L’europarlamentare ed ex segretario della Lega veneta Gianantonio Da Re, espulso una settimana fa per aver definito “cretino” Salvini in una intervista a Repubblica, non è portatore di un parere isolato tra gli indigeni. Il presidente della Regione Luca Zaia, strattonato dalla contesa nella maggioranza di governo sul terzo mandato, è su posizioni molto distanti da Salvini e da qualche tempo non fa più molto per nasconderlo. Su un punto molti militanti veneti sono in assoluta sintonia con i compagni lombardi: la Lega per Salvini premier è un partito che ha tradito lo spirito e la missione politica del partito che fu di Bossi, un partito che ha svenduto il federalismo per un nazionalismo di risulta, ha sostituito l’industrialismo con la lotta al gender, l’antifascismo bossiano con un criptofascismo alla Vannacci, la cui probabile candidatura alle Europee nelle liste della Lega provoca itterizia nella vecchia base nordista. Insomma, una succursale della Fiamma missina, che per giunta, a differenza del Carroccio, arde di salute e voti. Ancora oggi Bossi racconta spesso con orgoglio la storia di sua nonna Celesta, socialista e torturata dai fascisti perché custodiva in casa una foto di Giacomo Matteotti: fu portata in uno scantinato di Busto Arsizio, legata su una specie di cyclette e costretta a pedalare a tutta fino a quando non si ruppe le rotule. Anche per questo il Senatur non nasconde il ribrezzo per il fatto che la sua creatura vada a braccetto con quella che lui, quando era già un affermato leader nazionale, chiamava “canaglia fascista”.

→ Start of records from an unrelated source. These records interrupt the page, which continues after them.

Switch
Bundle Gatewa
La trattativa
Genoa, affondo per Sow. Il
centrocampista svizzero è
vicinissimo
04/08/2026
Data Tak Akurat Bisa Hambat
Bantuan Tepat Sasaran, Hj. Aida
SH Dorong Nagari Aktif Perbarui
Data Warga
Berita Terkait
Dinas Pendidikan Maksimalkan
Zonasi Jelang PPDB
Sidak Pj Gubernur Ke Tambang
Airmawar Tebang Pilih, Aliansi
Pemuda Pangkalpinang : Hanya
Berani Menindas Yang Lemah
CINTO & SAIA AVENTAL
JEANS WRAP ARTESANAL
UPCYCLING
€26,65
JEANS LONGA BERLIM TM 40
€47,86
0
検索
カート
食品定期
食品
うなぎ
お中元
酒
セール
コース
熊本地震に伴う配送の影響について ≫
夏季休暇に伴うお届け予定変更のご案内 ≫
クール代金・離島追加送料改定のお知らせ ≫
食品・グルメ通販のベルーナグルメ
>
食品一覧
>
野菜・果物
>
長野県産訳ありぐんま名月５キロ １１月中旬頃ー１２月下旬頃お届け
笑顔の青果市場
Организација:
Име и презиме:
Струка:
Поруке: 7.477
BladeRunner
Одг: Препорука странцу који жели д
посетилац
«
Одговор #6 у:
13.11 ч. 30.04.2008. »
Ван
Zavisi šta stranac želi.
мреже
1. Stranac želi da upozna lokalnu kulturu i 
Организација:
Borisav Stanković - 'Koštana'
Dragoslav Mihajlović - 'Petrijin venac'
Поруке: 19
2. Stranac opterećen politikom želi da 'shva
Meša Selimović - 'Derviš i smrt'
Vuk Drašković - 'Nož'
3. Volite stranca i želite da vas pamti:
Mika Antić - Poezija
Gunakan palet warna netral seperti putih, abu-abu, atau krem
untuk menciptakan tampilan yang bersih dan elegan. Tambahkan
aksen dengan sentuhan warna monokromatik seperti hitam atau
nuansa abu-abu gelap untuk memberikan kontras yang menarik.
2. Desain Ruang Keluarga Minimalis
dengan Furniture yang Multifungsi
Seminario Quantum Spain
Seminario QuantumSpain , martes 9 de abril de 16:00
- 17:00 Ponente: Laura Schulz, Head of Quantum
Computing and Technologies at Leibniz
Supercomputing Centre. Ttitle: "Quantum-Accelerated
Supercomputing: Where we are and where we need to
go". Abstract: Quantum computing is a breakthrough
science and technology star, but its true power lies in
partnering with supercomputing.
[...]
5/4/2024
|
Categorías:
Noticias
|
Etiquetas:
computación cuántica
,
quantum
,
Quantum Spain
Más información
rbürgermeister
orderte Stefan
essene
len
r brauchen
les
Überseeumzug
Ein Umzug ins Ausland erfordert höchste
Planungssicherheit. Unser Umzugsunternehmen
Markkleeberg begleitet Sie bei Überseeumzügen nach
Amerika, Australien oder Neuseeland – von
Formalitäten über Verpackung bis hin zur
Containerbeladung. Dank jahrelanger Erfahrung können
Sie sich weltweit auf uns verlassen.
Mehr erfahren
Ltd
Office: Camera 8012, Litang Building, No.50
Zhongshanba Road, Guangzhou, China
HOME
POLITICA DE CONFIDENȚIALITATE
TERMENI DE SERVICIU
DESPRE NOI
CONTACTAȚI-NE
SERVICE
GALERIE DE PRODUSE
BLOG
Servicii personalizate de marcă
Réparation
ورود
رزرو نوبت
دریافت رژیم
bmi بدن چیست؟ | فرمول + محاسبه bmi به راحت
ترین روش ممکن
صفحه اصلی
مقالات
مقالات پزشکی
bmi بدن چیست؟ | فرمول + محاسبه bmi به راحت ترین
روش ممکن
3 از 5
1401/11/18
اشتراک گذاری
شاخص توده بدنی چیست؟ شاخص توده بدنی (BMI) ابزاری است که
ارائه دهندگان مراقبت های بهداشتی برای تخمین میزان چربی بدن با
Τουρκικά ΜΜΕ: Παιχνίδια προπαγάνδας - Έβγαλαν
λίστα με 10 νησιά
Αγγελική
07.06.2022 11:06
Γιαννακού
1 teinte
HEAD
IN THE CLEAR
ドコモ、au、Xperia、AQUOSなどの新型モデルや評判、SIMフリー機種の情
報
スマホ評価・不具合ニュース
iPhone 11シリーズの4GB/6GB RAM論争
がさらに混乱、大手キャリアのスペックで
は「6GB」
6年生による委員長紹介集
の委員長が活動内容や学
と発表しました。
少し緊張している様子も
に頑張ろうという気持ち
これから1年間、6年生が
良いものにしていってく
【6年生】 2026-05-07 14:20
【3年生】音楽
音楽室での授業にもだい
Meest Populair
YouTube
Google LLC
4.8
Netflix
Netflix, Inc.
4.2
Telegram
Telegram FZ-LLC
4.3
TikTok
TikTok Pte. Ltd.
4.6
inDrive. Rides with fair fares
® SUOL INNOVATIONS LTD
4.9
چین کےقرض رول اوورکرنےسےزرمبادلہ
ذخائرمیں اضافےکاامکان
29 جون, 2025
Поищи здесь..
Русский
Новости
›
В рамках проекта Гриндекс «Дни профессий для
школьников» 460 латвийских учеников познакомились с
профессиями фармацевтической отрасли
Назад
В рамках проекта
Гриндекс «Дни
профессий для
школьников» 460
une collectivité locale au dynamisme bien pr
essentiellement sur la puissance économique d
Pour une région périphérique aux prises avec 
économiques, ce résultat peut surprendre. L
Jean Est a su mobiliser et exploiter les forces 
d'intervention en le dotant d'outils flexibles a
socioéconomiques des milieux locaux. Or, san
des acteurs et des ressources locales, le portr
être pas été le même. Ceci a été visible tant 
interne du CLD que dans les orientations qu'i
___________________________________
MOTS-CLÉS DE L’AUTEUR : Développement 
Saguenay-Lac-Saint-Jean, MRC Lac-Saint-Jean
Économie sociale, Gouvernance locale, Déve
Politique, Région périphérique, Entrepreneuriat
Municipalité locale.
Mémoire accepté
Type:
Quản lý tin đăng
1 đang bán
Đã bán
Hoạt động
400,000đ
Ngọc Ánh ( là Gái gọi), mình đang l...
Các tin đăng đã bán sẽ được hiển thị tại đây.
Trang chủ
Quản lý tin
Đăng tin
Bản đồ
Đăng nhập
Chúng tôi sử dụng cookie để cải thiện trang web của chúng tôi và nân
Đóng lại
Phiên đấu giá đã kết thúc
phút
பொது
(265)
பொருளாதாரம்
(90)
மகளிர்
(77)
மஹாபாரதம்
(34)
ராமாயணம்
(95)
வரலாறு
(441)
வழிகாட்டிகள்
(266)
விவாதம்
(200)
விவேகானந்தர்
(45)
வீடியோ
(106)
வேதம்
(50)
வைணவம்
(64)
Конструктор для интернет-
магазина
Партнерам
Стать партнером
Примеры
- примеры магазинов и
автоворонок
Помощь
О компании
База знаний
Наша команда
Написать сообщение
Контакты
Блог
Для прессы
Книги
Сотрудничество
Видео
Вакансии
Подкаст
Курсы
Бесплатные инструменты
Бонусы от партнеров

Dopo la disfatta in Sardegna, un misero 3 per cento, l’ex deputato Paolo Grimoldi, animatore della fronda Comitato Nord e molto vicino a Bossi, ha chiesto di togliere il nome di Salvini dal simbolo: “Serve a evitare una debacle alle Europee”, ha spiegato. A domanda sul Ponte sullo Stretto, il nuovo Graal salviniano, Grimoldi risponde fantozzianamente: “Una cagata pazzesca”. Pochi giorni fa, dal palco di una festa del partito in provincia di Bergamo, Grimoldi ha chiesto “un passo di lato” di Salvini. La notizia è che parte del pubblico ha risposto con scroscianti applausi.
I rapporti tra il Capitano e il Senatur, è cosa nota, sono pessimi. Ad aggravare la situazione c’è che la Lega ha deciso di non farsi più carico del pagamento di un nuovo accompagnatore per Bossi dopo che l’ultimo è andato in pensione, cosa che ha reso ancora più rare le sortite romane del fondatore della Lega. Il quale, però, seppur costretto nello storico domicilio di Gemonio non rinuncia a pizzicare il successore: “Salvini? Ha le sue idee. Bisogna vedere se funzionano”, è l’ultima stilettata. Nella Lega il clima interno è pesante, tanto che al confronto persino il litigioso Pd pare una confraternita zen. I bossiani rimproverano di aver giustificato la mancata assunzione di un nuovo accompagnatore per Bossi spargendo voci, infondate, di un grave peggioramento del suo stato di salute. Si dice che la moglie di un importante colonnello salviniano, impegnata nella stesura di un libro sulla storia della Lega, abbia chiesto a Bossi di scriverne la prefazione. Risposta: non se ne parla. Capite bene perché non sia aria di festeggiamenti condivisi per l’anniversario. Anche se la differenza con Forza Italia, che il mese scorso ha celebrato in pompa magna a Roma il trentennale della scesa in campo di Berlusconi, è lampante come il rischio del sorpasso postumo del berlusconismo alle Europee.